Market in Khmer treasures booming
It is a trade that is as brazen as it is shadowy and shows no sign of changing.
Despite extensive new evidence of increased threats to Cambodia's Khmer temples and pledges of government crackdowns on both sides of the border, stroll into the right shopping mall in Bangkok and you can find hundreds of Cambodian antiquities for sale under one roof.
Sandstone heads, dancers and temple guardians dating from the 12th century can be found among the more recent Burmese lacquerware and Korean sea-chests in dozens of stores inside the swanky River City complex next to some of Bangkok's top international hotels.
Fakes exist but experts warn many are disturbingly authentic.
'Don't believe what you hear, we can get this out of the country for you, no problem,' said one shop assistant confidently as he offered one smiling Angkor-period figure for 1.2 million baht (HK$255,000).
Historians and elements of the international antiques trade are looking increasingly askance at River City dealers after signs that peace on the Cambodian-Thai border is bringing new threats to 1,200 Khmer monuments hidden across the country.
'We are only dealers.
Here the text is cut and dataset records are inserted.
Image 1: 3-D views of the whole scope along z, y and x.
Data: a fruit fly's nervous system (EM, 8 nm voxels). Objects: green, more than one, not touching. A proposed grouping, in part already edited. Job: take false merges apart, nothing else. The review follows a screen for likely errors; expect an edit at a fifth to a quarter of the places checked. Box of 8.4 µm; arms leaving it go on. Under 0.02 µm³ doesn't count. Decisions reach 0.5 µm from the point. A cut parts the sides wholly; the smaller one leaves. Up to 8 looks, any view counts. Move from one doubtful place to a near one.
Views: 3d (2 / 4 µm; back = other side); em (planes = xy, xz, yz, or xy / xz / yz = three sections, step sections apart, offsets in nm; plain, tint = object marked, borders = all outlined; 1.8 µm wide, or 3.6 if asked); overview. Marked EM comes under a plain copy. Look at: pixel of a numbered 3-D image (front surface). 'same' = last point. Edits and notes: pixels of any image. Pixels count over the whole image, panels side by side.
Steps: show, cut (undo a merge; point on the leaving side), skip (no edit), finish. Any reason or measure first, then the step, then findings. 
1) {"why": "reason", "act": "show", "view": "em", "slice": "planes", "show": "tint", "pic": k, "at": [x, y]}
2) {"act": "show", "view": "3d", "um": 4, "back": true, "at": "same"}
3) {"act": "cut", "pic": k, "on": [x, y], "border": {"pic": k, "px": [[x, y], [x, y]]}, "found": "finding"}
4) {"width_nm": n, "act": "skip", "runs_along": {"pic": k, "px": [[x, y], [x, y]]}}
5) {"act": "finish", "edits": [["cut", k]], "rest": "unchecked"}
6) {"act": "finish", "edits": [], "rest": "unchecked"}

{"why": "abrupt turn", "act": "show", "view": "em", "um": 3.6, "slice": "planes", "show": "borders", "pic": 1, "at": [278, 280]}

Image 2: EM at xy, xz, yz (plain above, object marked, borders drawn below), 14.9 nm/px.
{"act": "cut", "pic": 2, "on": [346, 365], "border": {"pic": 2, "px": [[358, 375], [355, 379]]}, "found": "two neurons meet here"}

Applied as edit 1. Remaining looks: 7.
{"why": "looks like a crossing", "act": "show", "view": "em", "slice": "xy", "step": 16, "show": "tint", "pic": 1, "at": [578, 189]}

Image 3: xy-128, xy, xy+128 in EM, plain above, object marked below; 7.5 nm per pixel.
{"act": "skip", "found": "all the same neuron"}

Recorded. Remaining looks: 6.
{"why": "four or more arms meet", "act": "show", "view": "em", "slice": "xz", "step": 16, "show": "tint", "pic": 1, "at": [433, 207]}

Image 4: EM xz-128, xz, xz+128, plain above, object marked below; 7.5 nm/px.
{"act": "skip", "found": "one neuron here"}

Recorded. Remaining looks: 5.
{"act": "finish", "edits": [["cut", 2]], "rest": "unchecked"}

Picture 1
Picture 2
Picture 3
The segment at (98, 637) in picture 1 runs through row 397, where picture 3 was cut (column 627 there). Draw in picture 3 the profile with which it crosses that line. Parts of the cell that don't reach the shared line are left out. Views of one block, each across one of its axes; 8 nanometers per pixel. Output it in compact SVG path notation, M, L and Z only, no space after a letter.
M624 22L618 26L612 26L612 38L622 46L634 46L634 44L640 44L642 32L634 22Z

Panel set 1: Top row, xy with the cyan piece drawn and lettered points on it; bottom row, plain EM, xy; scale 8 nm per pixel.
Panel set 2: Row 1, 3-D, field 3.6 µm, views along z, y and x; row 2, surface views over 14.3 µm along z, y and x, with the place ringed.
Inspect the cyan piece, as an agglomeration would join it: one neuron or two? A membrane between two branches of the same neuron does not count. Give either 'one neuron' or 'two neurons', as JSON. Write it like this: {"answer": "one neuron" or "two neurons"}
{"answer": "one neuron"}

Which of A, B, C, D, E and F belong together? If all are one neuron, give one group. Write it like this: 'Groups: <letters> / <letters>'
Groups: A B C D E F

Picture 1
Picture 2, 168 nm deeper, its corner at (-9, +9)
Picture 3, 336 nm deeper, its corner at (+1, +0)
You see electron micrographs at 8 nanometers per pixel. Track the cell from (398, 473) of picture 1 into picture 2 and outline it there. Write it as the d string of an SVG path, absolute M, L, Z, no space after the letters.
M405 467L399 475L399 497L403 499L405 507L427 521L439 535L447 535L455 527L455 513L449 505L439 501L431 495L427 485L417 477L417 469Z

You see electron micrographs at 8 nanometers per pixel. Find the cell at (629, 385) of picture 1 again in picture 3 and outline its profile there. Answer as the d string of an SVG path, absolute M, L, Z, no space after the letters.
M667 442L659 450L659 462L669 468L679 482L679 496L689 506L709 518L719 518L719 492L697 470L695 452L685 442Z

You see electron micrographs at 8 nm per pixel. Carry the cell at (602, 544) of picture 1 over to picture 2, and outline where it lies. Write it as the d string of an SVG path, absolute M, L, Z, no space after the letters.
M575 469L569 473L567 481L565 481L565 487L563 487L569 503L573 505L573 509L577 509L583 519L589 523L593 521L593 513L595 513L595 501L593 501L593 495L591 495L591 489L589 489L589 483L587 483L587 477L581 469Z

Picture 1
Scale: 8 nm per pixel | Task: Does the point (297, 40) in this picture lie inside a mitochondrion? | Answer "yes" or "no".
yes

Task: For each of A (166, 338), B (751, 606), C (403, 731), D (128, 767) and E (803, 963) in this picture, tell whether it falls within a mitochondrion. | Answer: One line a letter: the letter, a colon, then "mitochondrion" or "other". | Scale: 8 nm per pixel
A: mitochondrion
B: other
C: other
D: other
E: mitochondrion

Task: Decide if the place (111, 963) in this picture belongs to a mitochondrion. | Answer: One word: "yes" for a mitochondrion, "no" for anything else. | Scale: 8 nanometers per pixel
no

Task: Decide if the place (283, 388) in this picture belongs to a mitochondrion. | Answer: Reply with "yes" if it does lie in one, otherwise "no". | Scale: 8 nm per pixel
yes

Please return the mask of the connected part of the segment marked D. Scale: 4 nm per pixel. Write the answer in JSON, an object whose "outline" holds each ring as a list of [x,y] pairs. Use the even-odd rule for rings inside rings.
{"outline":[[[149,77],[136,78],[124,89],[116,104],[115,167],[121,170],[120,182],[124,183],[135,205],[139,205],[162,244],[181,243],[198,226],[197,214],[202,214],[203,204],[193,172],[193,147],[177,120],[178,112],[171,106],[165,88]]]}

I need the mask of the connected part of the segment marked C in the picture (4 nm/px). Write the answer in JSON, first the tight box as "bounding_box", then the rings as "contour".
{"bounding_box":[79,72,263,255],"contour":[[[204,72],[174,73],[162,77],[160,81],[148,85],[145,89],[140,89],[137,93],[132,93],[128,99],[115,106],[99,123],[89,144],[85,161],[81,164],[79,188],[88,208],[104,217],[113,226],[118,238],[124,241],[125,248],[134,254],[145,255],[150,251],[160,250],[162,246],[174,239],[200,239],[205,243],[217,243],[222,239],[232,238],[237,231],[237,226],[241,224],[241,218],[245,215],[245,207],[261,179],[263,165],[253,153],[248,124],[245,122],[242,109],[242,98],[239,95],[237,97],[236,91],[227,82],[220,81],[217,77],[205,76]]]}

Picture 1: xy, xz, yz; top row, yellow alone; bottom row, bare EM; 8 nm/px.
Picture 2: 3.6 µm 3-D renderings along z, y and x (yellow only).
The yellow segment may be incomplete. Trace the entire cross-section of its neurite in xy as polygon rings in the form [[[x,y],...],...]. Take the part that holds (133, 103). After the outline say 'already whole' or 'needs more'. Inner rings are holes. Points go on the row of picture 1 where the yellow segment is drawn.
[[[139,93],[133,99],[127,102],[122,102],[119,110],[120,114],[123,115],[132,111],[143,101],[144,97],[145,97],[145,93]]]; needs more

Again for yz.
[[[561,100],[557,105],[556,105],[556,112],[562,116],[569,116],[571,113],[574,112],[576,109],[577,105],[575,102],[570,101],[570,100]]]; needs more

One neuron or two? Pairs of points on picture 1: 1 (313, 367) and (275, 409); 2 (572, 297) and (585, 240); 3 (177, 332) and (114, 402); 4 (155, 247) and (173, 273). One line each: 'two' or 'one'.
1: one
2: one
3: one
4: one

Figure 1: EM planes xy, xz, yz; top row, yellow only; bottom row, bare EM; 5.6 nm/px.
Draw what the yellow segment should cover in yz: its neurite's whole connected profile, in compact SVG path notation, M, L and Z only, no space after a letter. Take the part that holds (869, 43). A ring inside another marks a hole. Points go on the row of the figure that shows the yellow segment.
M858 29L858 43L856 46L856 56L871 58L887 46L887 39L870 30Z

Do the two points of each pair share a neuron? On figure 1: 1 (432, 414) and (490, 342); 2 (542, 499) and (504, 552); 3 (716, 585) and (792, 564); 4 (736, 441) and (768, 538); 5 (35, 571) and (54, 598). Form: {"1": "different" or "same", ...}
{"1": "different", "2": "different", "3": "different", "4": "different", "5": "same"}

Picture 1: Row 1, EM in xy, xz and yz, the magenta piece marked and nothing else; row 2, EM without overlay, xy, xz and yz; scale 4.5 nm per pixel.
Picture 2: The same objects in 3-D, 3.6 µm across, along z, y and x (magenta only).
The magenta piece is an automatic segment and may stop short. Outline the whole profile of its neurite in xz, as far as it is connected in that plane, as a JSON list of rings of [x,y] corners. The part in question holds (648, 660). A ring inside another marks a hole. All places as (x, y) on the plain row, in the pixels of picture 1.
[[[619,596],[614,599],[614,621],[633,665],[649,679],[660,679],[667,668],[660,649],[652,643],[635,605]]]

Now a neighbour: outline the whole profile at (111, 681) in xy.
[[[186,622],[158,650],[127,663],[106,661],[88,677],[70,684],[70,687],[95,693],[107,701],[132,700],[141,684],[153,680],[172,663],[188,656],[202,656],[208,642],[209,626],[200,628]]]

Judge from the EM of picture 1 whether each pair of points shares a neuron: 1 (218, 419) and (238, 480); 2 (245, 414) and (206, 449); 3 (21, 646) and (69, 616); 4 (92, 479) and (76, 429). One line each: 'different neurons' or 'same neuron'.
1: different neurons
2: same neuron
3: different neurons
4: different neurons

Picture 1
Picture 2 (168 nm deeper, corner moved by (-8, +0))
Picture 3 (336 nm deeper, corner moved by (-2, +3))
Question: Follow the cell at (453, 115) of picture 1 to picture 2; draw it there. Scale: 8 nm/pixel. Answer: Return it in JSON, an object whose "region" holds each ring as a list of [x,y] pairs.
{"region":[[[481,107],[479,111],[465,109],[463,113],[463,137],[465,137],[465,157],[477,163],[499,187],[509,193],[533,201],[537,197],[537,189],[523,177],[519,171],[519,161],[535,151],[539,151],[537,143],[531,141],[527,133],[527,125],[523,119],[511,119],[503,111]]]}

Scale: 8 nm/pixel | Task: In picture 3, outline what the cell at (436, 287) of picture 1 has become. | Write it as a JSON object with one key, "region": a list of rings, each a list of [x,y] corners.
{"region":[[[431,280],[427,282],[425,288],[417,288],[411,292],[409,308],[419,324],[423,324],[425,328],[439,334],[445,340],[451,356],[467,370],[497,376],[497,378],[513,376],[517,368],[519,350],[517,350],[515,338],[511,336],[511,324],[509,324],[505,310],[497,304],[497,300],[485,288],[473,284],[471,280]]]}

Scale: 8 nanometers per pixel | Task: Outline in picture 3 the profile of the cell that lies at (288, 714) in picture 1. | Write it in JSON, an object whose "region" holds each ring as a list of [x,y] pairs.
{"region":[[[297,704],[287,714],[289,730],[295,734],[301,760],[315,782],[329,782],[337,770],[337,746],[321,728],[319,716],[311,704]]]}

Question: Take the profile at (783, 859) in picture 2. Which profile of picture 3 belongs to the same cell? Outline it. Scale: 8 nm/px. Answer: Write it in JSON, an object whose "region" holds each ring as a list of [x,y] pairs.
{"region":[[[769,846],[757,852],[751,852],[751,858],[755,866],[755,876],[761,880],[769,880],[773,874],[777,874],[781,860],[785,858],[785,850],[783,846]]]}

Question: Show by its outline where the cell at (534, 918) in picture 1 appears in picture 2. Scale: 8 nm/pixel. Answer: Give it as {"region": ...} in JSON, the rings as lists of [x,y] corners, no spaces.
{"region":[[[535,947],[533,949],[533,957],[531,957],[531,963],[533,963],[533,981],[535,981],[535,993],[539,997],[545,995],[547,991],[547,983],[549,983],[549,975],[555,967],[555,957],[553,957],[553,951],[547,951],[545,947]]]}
We buy from brokers and we can only believe what we are told,' one shop owner said.
'It is extremely difficult to prove exactly where a piece has come from and, frankly, many in the trade are able to exploit this.' Thai police and military officials on the border insist the trade has stalled while the Government's Fine Arts Department imposes a strict and complex licensing procedure for exports.
Department sources say they are aware their 'best efforts' are often not enough to stop the trade, warning of extensive use of false documentation.